Tom Waits Waxes Musicians Selling Music for Commercials

This is the car; Clone Defects provide the music for the ad

 I wrote in September about bands selling their music for commercials and it felt good. I said that I was amazed at the eager embrace by musicians at the use of their songs on commercials while writing Detroit Rock City: The Uncensored History of Five Decades of Rock ‘n Roll in America’s Loudest City.
Today I see this note by Tom Waits in response to an article written by Doors drummer John Densmore in 2002.
Waits eloquently speaks of the practice, which he abhors:
   “Songs carry emotional information and some transport us back to a poignant time, place or event in our lives.
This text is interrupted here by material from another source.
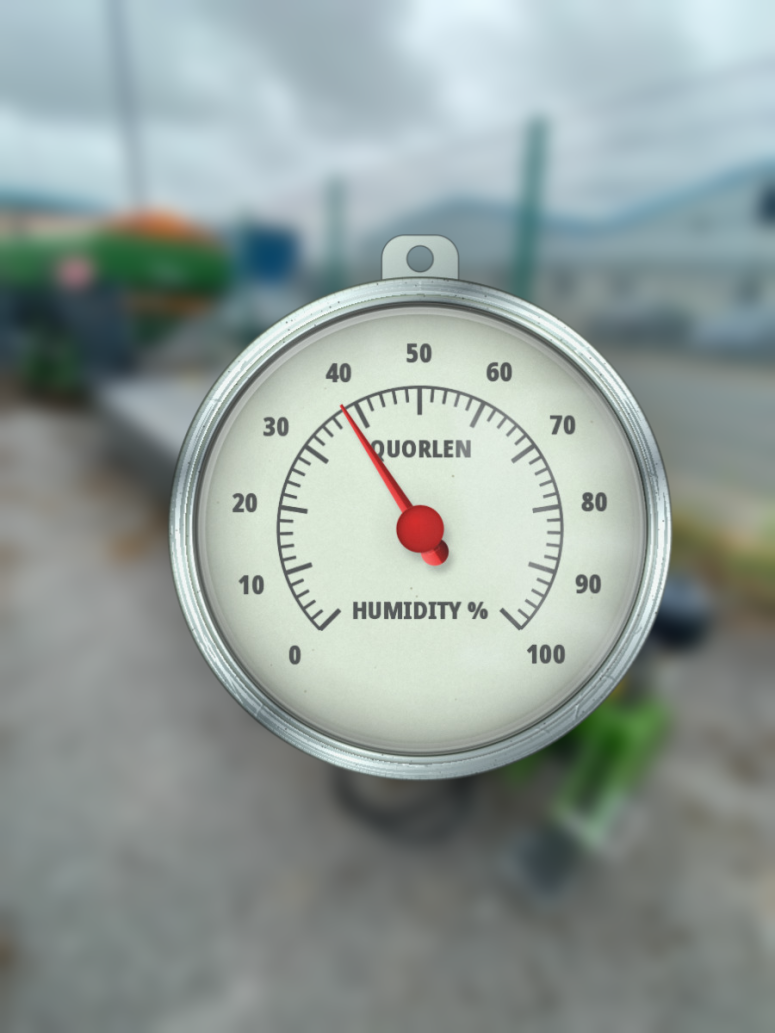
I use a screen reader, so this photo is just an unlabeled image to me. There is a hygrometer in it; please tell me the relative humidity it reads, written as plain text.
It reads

It’s no wonder a corporation would want to hitch a ride on the spell these songs cast and encourage you to buy soft drinks, underwear or automobiles while you’re in the trance. Artists who take money for ads poison and pervert their songs. It reduces them to the level of a jingle, a word that describes the sound of change in your pocket, which is what your songs become. Remember, when you sell your songs for commercials, you are selling your audience as well.”
Well put. Then there is the case of Timmy Vulgar, the Detroit musician who told me about the time Mitsubishi wanted to use a Clone Defects song for a commercial. The car company called Larry Hardy, who runs In the Red Records, and asked about using a song. Vulgar tells the story better than I could:
“Larry called me and said, ‘Yeah, Mitsubishi wants to use one of your songs in a car commercial.’ I said ‘I don’t know if I want to do that corporate crap, you know? I don’t wanna deal with that shit.’ And I really didn’t want to do it at first, and then I asked Larry, ‘Man, I really need money and I’m really broke.’ So Larry says, ‘They’re gonna pay us $50,000, and we split it down the middle.’ He gets $25,000 and we get $25,000 to split four ways.  I think it was that much.  I’m pretty sure that’s how much it was.  So I thought, “Whoa, that’s a lot of money.  Holy shit.”  So then I asked, ‘what song?’ They wanted “Low Fashion Lovers,’ just the intro, basically; that’s it. Well, that’s kinda cool, it doesn’t really have any singing or anything on it.  I’m just doing some ooooo’s.  So I was like, ‘Yeah, all right.  I think we’ll do that.  Let me talk to the band.’  I didn’t really even have to talk to the band.  Of course we’ll do it."
And it came out good. Sometimes poverty has a funny way of subverting a stand that may not have much to back it up anyway. I heard the Fall’s “Blindness” in a Mitsu commercial.  Made me remember the already great song.